Senate Bill 262, the Latest Bail Reform Legislation, Is Clearly Unconstitutional
The California Senate's power has increased so dramatically they now are able to usurp powers belonging to other branches of government without as much as an objection. We get it. If you cross the California legislature, you pay the price and get a beat down. It’s no wonder the Chief Justice doesn’t want to simply pick up the phone and let the good Senator's know, “Listen, Senators, this law is unconstitutional.”
During the pandemic, the California Judicial Council issued a statewide emergency order setting a statewide bail schedule in California to $0.00 for most misdemeanors and many felony offenses. The measure was intended to curb the spread of COVID-19 in jails…regardless of the negative impact on public safety or the data to justify the Order.
The results of zero bail during the pandemic were predictable.
A Modesto man, released on the zero bail order, was later arrested in connection to the murder of another man. In Los Angeles, Eric Medina was released under a zero bail order only to be arrested later four times in three weeks on suspicion of grand theft auto.
Here, Senate Bill 262, the so-called zero bail law, doesn’t just set a temporary schedule, a power that the legislature likely doesn’t have in the first place, it actually sets bail and judges have no discretion under the bill to depart. The bail is zero in some crimes, and the bail is whatever judges set it at if it is not on the list. Simply put, the legislature does not have the power to set bail. Period.
The power to set bail is an inherent judicial power. The California Supreme Court, during the pandemic, held that the California Judicial Council could not set a bail schedule that was binding on judges. In other words, they only had temporarily, as a result of a global pandemic, the power to set a bail schedule which would only be binding until that person got in front of a judge. Then it was meaningless.
In Ayala v. Superior Court of San Diego, an opinion issued April 29, 2020, the 4th District Court of Appeals ruled that the pandemic statewide emergency bail schedule is just that—a bail schedule that pre-sets bails until defendants can be seen by judges in open court. In other words, it functions just like the countywide bail schedule that Courts are required to adopt in the absence of the statewide emergency bail schedule.
Said the Court: “The history and language of the rule show that the Judicial Council intended to adopt a statewide bail schedule, which like countywide bail schedules sets the presumptive bail amount for the covered offenses and violations.
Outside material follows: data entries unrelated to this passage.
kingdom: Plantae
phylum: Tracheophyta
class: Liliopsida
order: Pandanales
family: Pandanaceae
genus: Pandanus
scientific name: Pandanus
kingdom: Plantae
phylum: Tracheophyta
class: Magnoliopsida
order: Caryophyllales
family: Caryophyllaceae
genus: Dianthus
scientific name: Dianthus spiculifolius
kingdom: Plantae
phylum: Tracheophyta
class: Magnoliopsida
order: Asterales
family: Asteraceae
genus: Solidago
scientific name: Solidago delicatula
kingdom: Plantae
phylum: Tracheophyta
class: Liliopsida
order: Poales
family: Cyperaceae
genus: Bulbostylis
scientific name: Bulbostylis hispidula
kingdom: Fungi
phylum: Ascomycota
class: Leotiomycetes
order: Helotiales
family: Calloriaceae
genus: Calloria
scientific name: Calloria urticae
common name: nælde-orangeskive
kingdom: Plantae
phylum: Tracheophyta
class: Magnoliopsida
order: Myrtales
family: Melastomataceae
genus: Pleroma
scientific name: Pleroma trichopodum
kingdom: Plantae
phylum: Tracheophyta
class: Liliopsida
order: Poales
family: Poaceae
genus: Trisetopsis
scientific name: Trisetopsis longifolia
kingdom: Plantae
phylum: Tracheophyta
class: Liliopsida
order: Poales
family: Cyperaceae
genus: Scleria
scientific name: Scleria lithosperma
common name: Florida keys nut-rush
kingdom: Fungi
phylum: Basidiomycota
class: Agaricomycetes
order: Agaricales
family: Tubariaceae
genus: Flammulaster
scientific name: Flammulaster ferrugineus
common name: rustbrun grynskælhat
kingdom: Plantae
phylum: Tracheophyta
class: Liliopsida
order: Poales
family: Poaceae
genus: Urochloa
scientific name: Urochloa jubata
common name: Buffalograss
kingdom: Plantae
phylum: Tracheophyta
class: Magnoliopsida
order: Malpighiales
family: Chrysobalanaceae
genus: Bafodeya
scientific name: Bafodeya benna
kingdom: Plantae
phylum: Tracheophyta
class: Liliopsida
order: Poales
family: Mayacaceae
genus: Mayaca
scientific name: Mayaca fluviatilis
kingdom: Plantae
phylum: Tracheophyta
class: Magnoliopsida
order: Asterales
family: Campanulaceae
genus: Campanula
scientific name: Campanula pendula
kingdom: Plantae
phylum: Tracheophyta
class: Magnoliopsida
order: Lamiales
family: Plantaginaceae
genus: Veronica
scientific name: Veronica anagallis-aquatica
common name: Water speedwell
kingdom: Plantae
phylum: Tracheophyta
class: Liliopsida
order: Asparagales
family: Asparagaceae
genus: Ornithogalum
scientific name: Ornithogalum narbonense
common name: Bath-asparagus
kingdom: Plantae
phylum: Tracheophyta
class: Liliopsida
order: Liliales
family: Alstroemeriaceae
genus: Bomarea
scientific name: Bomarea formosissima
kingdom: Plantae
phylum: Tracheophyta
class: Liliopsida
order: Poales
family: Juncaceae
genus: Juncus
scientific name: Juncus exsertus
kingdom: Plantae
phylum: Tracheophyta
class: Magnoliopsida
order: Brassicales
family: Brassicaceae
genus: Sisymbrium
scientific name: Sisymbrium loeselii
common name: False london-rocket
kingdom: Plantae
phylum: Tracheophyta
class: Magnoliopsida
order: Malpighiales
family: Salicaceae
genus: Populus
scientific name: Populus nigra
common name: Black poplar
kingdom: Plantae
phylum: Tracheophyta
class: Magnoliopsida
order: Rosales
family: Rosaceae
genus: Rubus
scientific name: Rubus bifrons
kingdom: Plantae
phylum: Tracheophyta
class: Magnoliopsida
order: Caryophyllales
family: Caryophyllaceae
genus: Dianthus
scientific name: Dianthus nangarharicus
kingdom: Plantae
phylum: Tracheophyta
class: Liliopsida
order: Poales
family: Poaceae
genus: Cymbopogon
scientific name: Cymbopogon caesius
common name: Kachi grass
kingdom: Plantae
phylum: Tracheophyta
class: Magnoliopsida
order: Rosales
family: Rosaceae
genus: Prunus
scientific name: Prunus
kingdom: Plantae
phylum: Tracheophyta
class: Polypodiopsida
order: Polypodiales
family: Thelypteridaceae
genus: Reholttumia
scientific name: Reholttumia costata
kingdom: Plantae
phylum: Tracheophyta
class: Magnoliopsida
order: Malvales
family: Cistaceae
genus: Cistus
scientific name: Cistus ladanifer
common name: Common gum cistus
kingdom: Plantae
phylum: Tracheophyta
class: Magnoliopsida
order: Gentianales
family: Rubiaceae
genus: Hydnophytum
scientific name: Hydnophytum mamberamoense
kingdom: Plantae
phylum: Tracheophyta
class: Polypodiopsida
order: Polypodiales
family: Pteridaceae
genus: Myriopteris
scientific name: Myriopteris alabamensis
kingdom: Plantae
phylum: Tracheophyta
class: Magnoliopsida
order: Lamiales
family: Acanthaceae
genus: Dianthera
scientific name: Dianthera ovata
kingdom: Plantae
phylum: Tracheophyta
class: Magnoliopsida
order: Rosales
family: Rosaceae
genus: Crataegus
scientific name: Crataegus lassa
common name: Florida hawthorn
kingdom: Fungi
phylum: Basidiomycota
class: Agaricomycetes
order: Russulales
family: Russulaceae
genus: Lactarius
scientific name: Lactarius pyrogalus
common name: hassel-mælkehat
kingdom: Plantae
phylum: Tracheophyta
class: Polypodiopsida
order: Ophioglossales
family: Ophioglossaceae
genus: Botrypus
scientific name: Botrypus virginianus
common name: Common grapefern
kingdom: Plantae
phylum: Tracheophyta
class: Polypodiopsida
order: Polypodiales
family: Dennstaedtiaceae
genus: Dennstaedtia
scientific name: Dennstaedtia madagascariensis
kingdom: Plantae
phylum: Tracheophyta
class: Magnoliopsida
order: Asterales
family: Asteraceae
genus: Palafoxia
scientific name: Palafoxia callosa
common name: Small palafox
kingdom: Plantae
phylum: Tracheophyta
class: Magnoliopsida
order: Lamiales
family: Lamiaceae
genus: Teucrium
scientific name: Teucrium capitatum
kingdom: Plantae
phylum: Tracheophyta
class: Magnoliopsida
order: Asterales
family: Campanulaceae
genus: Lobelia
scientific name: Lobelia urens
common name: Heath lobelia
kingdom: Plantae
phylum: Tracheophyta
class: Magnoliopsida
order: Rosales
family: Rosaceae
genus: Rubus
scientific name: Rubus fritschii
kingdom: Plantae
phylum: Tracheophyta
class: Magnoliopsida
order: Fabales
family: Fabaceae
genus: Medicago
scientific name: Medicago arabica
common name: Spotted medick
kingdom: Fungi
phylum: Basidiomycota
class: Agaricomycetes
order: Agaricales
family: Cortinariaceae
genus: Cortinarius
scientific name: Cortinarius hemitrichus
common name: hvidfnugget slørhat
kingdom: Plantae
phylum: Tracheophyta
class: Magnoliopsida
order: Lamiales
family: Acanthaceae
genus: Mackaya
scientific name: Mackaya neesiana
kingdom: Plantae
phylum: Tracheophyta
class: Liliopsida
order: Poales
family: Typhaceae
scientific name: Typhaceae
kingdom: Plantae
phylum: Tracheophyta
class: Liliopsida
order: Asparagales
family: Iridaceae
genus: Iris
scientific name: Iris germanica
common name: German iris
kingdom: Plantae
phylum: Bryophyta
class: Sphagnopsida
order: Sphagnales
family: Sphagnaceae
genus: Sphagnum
The Judicial Council did not intend to suspend the array of statutes governing bail, as well as the superior court's inherent authority, which allow the court to depart from the scheduled bail amount or impose bail conditions in individual cases under appropriate circumstances.” In other words, setting a schedule is not akin to setting bail, according to the Court: “The rule, after all, does not simply mandate zero bail for the covered offenses. It establishes a statewide bail schedule to be applied by trial courts.”
So, if the Judicial Council were to “mandate zero bail for the covered offenses” during a global pandemic it would have been unconstitutional. With Senate Bill 262, the Senate thinks the legislature can do the same thing without a pandemic and despite the voters double-digit rejection of eliminating bail with Proposition 25 during the last general election. Further, the sponsors of the legislation directly used the pandemic zero bail schedule to construct the list of covered offenses in SB 262, in effect directly doing what the Court of Appeals said they don’t have the power to do.
But hey, why let the constitution get in the way of good reform. After all, it’s just the law.